#### Your objective:
Please pull out every line of the items below that contains the word "follows", matching case exactly.

#### Supplied material:
::::::::
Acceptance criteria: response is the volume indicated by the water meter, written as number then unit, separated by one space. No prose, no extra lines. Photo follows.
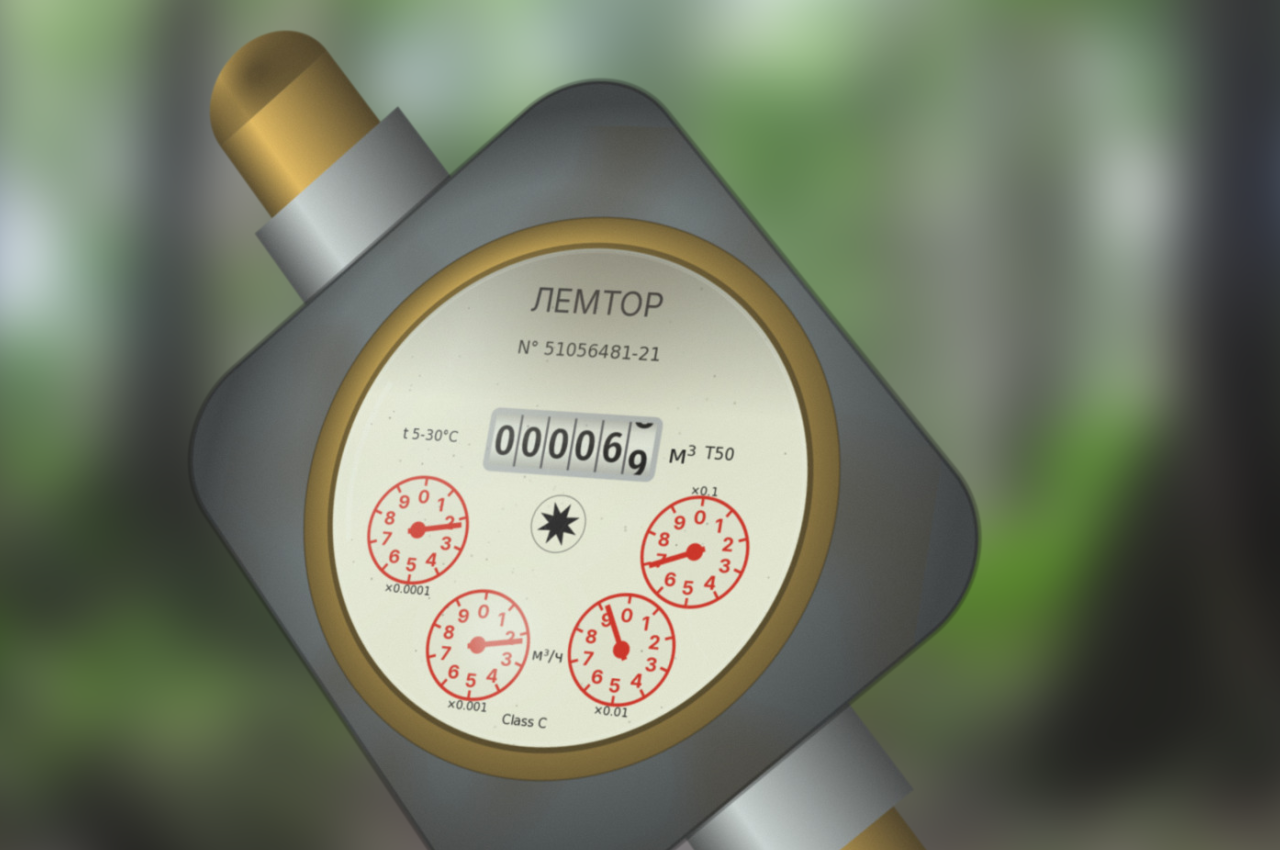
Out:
::::::::
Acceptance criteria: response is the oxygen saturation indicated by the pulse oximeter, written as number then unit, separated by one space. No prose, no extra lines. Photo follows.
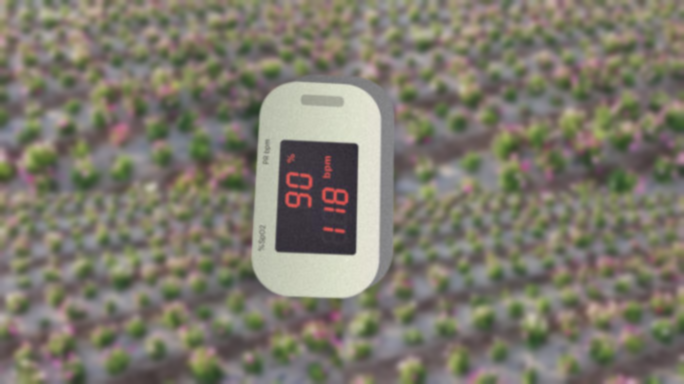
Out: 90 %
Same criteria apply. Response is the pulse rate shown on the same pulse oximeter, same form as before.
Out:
::::::::
#### Response below:
Acceptance criteria: response is the volume indicated by the water meter, written as number then unit, separated by one space. No prose, no extra lines. Photo follows.
Acceptance criteria: response is the oxygen saturation indicated by the pulse oximeter, written as number then unit, separated by one space. No prose, no extra lines. Photo follows.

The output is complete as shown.